RECORDS PROVIDED: Begin

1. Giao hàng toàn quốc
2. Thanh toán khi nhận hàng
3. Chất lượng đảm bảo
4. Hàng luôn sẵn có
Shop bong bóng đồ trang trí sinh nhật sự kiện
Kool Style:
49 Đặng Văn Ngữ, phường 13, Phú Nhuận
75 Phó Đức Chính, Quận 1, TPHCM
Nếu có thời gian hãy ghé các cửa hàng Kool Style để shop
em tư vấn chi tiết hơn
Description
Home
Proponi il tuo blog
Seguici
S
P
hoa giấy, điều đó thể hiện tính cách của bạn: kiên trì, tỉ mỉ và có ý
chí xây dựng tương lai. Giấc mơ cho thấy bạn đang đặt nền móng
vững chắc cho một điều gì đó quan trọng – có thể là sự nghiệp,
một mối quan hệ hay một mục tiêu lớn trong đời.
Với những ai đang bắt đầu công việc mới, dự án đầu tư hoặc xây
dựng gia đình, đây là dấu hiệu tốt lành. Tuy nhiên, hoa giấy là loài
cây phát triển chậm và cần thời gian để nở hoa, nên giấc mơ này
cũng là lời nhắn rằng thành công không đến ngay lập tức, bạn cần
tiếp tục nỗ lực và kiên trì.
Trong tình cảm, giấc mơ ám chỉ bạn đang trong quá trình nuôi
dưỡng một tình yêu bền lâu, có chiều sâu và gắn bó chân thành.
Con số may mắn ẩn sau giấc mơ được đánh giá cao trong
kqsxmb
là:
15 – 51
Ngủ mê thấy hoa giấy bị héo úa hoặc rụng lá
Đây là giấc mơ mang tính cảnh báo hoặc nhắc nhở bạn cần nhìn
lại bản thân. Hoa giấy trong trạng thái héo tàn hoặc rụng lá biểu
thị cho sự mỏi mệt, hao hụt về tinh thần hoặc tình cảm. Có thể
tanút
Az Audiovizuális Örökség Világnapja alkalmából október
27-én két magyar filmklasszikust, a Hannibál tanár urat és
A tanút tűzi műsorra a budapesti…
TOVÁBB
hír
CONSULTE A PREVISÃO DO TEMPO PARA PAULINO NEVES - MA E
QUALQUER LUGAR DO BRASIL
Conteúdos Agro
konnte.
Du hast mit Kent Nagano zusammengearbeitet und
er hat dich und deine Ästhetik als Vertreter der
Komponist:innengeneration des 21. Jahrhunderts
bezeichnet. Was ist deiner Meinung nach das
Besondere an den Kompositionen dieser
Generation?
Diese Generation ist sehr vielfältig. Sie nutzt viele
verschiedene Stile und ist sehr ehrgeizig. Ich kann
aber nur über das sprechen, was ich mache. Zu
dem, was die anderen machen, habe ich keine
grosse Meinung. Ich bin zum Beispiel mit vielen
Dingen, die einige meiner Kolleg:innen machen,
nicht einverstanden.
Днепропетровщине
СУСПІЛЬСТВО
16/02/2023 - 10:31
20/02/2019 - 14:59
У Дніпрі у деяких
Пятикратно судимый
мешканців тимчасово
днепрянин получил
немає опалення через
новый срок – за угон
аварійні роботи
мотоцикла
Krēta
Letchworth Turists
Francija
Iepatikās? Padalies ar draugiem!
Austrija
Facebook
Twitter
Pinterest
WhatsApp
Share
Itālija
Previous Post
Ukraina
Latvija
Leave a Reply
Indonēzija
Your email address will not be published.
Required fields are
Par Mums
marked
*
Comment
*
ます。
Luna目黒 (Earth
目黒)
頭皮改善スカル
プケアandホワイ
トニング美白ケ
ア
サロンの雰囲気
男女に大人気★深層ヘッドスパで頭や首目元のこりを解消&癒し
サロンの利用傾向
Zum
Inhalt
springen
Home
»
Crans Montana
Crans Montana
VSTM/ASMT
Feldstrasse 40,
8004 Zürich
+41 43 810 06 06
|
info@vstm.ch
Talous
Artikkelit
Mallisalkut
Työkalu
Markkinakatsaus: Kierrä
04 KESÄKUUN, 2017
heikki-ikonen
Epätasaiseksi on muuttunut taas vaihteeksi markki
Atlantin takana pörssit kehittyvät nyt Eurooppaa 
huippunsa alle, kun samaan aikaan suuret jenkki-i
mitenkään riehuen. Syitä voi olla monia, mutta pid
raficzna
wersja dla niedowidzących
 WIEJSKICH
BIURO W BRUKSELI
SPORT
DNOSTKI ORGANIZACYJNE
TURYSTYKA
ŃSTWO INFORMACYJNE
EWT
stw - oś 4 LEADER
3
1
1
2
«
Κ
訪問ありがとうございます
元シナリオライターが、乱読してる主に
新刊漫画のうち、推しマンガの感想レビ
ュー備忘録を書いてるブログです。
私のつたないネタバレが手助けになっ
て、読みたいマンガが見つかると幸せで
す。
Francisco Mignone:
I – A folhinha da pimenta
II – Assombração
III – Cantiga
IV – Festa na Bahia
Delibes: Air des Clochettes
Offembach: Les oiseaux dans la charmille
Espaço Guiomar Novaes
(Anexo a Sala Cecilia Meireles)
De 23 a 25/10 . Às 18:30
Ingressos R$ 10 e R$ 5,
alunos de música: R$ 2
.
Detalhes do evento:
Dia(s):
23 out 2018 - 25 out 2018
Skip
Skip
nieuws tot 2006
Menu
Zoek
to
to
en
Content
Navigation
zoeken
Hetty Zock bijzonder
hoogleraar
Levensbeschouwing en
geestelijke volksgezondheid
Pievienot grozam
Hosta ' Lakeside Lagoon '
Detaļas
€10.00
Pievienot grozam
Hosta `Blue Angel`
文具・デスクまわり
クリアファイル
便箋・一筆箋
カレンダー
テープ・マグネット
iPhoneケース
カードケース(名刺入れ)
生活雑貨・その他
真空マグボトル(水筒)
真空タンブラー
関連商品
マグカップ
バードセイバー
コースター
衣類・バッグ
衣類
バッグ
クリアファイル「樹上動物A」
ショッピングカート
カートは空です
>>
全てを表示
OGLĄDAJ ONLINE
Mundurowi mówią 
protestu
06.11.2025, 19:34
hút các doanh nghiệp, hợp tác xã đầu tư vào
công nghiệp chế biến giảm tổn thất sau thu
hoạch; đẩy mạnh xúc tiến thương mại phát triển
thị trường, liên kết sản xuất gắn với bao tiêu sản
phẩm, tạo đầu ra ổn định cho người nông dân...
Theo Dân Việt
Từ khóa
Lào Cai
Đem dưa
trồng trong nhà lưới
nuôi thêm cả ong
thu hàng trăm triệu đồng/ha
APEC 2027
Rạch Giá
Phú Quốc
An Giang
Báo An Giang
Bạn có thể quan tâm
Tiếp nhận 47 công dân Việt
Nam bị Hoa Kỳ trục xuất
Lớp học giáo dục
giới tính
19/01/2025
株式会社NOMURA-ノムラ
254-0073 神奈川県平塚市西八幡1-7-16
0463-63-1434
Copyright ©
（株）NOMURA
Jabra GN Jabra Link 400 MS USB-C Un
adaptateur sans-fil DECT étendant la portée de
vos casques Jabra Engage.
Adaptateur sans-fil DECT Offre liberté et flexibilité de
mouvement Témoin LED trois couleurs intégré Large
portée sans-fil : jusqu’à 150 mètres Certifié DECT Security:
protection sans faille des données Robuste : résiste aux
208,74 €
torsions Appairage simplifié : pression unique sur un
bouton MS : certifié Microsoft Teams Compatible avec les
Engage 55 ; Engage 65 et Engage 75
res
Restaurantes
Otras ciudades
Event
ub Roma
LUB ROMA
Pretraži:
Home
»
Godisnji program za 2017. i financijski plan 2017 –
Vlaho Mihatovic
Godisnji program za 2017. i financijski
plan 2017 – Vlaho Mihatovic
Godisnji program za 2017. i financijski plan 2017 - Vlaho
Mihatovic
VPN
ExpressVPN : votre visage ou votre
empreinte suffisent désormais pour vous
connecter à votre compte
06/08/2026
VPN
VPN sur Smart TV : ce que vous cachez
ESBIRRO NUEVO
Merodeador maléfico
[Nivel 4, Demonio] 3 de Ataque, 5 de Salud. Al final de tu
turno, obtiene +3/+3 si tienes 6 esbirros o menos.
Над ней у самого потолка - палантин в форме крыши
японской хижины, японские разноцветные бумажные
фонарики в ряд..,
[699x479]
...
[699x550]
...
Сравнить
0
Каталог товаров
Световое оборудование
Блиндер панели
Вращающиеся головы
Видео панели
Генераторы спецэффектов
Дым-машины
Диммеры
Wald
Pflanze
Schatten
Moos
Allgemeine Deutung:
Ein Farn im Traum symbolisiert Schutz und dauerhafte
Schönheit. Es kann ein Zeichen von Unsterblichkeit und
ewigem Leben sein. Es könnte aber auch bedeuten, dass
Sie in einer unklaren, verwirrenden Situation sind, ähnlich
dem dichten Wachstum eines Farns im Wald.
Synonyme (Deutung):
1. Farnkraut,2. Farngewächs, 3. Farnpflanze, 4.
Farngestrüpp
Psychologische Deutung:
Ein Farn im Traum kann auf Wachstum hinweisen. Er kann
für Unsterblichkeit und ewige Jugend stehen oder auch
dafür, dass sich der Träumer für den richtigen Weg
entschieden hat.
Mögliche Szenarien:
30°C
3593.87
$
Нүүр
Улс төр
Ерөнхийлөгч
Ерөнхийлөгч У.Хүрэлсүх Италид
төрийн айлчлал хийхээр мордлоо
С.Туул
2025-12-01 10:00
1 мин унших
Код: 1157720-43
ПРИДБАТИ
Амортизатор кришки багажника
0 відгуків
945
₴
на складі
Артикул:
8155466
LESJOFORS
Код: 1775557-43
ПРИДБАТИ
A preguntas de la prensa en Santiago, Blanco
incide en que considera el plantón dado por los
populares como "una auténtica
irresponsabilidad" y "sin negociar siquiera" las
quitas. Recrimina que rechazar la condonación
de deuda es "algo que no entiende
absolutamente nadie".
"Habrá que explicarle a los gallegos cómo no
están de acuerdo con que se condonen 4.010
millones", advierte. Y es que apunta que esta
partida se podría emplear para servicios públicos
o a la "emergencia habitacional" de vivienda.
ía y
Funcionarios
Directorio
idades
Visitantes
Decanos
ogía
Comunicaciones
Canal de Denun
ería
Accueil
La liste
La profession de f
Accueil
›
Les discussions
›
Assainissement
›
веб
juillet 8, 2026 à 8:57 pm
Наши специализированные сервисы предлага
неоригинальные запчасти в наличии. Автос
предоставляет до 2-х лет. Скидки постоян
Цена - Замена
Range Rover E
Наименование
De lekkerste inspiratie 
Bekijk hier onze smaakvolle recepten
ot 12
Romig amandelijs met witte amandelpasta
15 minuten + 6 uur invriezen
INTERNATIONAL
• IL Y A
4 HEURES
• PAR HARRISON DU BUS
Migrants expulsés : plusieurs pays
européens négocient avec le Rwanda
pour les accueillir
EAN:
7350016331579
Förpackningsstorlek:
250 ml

RECORDS PROVIDED: End

◆ WHAT IS REQUIRED
Some lines contain the word "aber". Pull each one out of the listing.

◆ ANSWER FOR THE TASK
aber nur über das sprechen, was ich mache. Zu
ewigem Leben sein. Es könnte aber auch bedeuten, dass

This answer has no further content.